#### Extracted material
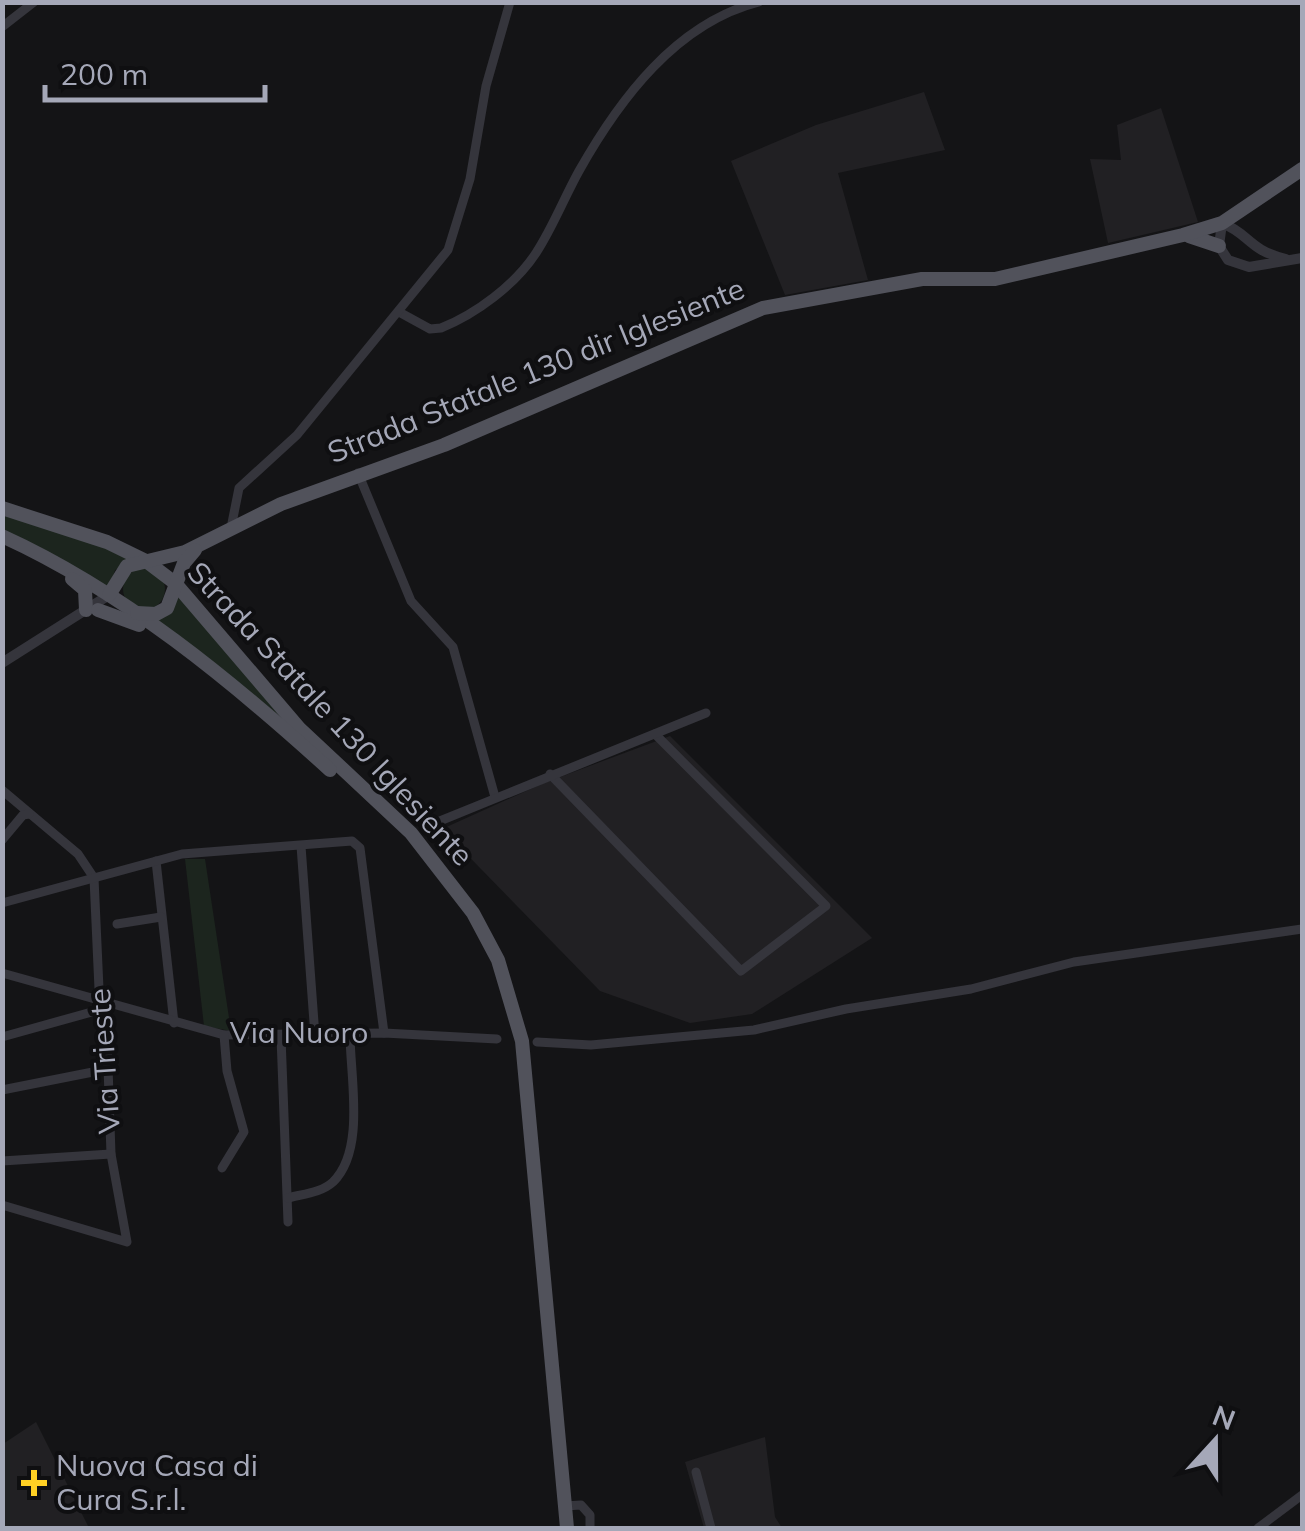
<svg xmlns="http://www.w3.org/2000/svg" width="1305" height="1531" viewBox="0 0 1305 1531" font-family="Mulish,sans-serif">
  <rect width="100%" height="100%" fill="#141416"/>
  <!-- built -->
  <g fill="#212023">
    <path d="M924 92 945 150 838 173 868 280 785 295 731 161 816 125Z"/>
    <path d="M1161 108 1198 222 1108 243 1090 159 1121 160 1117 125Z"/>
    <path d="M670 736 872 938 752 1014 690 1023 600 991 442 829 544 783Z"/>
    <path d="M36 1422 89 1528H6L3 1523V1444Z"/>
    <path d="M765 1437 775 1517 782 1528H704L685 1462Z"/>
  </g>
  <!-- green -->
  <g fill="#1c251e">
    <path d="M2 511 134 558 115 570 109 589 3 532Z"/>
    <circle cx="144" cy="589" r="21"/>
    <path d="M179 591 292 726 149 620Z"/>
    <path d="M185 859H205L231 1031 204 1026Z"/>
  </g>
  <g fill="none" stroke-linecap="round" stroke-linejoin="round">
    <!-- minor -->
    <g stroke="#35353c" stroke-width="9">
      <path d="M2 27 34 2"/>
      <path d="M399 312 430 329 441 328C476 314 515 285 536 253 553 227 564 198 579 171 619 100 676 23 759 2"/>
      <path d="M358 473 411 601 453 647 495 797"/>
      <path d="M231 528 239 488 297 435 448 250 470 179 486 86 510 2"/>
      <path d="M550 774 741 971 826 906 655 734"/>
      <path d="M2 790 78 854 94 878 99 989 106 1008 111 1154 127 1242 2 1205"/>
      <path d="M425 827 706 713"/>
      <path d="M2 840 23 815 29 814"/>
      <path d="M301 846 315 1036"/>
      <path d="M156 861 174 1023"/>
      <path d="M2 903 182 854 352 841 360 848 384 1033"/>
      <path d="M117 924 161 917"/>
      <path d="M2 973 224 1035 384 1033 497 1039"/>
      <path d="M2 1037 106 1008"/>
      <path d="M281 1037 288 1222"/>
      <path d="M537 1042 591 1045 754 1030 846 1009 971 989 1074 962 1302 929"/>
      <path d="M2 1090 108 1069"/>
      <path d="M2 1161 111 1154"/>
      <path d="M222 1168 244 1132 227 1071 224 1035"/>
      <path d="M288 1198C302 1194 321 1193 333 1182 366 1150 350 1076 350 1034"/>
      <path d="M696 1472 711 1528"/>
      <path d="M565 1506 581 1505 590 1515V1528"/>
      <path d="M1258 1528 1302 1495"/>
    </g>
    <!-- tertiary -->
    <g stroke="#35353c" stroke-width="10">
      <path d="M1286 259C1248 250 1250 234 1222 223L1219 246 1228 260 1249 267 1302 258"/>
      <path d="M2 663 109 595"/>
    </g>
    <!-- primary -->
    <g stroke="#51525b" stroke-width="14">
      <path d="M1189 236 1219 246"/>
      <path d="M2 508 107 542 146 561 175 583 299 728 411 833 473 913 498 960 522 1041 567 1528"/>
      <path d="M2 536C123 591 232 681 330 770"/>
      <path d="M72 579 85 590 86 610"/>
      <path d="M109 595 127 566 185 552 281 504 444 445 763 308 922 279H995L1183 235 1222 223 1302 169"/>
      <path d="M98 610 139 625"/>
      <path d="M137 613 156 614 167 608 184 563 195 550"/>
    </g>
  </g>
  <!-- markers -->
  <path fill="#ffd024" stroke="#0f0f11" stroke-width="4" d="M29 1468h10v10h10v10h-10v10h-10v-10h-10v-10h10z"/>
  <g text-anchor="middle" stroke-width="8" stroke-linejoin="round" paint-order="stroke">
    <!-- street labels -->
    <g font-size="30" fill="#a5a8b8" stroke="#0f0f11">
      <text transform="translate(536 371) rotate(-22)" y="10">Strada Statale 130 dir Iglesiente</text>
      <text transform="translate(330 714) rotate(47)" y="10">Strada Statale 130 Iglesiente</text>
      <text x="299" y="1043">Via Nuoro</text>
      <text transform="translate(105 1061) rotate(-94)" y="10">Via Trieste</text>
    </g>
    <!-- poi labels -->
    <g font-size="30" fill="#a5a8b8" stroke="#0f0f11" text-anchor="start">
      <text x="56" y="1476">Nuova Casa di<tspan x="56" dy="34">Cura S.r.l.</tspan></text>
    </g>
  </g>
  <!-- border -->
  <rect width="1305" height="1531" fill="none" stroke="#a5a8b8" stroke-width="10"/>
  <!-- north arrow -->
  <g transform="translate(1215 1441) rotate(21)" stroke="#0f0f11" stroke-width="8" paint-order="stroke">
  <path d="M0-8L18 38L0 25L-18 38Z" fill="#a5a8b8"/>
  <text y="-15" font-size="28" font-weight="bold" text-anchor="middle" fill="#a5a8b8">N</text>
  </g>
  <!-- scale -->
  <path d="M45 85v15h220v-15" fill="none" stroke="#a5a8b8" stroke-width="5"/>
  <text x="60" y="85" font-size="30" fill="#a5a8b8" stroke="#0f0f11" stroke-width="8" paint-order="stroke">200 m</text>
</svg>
########
=== Exercise directions ===
Each entry above is to be written out exactly. The pictures stay out.

=== Written response ===
<svg xmlns="http://www.w3.org/2000/svg" width="1305" height="1531" viewBox="0 0 1305 1531" font-family="Mulish,sans-serif">
  <rect width="100%" height="100%" fill="#141416"/>
  <!-- built -->
  <g fill="#212023">
    <path d="M924 92 945 150 838 173 868 280 785 295 731 161 816 125Z"/>
    <path d="M1161 108 1198 222 1108 243 1090 159 1121 160 1117 125Z"/>
    <path d="M670 736 872 938 752 1014 690 1023 600 991 442 829 544 783Z"/>
    <path d="M36 1422 89 1528H6L3 1523V1444Z"/>
    <path d="M765 1437 775 1517 782 1528H704L685 1462Z"/>
  </g>
  <!-- green -->
  <g fill="#1c251e">
    <path d="M2 511 134 558 115 570 109 589 3 532Z"/>
    <circle cx="144" cy="589" r="21"/>
    <path d="M179 591 292 726 149 620Z"/>
    <path d="M185 859H205L231 1031 204 1026Z"/>
  </g>
  <g fill="none" stroke-linecap="round" stroke-linejoin="round">
    <!-- minor -->
    <g stroke="#35353c" stroke-width="9">
      <path d="M2 27 34 2"/>
      <path d="M399 312 430 329 441 328C476 314 515 285 536 253 553 227 564 198 579 171 619 100 676 23 759 2"/>
      <path d="M358 473 411 601 453 647 495 797"/>
      <path d="M231 528 239 488 297 435 448 250 470 179 486 86 510 2"/>
      <path d="M550 774 741 971 826 906 655 734"/>
      <path d="M2 790 78 854 94 878 99 989 106 1008 111 1154 127 1242 2 1205"/>
      <path d="M425 827 706 713"/>
      <path d="M2 840 23 815 29 814"/>
      <path d="M301 846 315 1036"/>
      <path d="M156 861 174 1023"/>
      <path d="M2 903 182 854 352 841 360 848 384 1033"/>
      <path d="M117 924 161 917"/>
      <path d="M2 973 224 1035 384 1033 497 1039"/>
      <path d="M2 1037 106 1008"/>
      <path d="M281 1037 288 1222"/>
      <path d="M537 1042 591 1045 754 1030 846 1009 971 989 1074 962 1302 929"/>
      <path d="M2 1090 108 1069"/>
      <path d="M2 1161 111 1154"/>
      <path d="M222 1168 244 1132 227 1071 224 1035"/>
      <path d="M288 1198C302 1194 321 1193 333 1182 366 1150 350 1076 350 1034"/>
      <path d="M696 1472 711 1528"/>
      <path d="M565 1506 581 1505 590 1515V1528"/>
      <path d="M1258 1528 1302 1495"/>
    </g>
    <!-- tertiary -->
    <g stroke="#35353c" stroke-width="10">
      <path d="M1286 259C1248 250 1250 234 1222 223L1219 246 1228 260 1249 267 1302 258"/>
      <path d="M2 663 109 595"/>
    </g>
    <!-- primary -->
    <g stroke="#51525b" stroke-width="14">
      <path d="M1189 236 1219 246"/>
      <path d="M2 508 107 542 146 561 175 583 299 728 411 833 473 913 498 960 522 1041 567 1528"/>
      <path d="M2 536C123 591 232 681 330 770"/>
      <path d="M72 579 85 590 86 610"/>
      <path d="M109 595 127 566 185 552 281 504 444 445 763 308 922 279H995L1183 235 1222 223 1302 169"/>
      <path d="M98 610 139 625"/>
      <path d="M137 613 156 614 167 608 184 563 195 550"/>
    </g>
  </g>
  <!-- markers -->
  <path fill="#ffd024" stroke="#0f0f11" stroke-width="4" d="M29 1468h10v10h10v10h-10v10h-10v-10h-10v-10h10z"/>
  <g text-anchor="middle" stroke-width="8" stroke-linejoin="round" paint-order="stroke">
    <!-- street labels -->
    <g font-size="30" fill="#a5a8b8" stroke="#0f0f11">
      <text transform="translate(536 371) rotate(-22)" y="10">Strada Statale 130 dir Iglesiente</text>
      <text transform="translate(330 714) rotate(47)" y="10">Strada Statale 130 Iglesiente</text>
      <text x="299" y="1043">Via Nuoro</text>
      <text transform="translate(105 1061) rotate(-94)" y="10">Via Trieste</text>
    </g>
    <!-- poi labels -->
    <g font-size="30" fill="#a5a8b8" stroke="#0f0f11" text-anchor="start">
      <text x="56" y="1476">Nuova Casa di<tspan x="56" dy="34">Cura S.r.l.</tspan></text>
    </g>
  </g>
  <!-- border -->
  <rect width="1305" height="1531" fill="none" stroke="#a5a8b8" stroke-width="10"/>
  <!-- north arrow -->
  <g transform="translate(1215 1441) rotate(21)" stroke="#0f0f11" stroke-width="8" paint-order="stroke">
  <path d="M0-8L18 38L0 25L-18 38Z" fill="#a5a8b8"/>
  <text y="-15" font-size="28" font-weight="bold" text-anchor="middle" fill="#a5a8b8">N</text>
  </g>
  <!-- scale -->
  <path d="M45 85v15h220v-15" fill="none" stroke="#a5a8b8" stroke-width="5"/>
  <text x="60" y="85" font-size="30" fill="#a5a8b8" stroke="#0f0f11" stroke-width="8" paint-order="stroke">200 m</text>
</svg>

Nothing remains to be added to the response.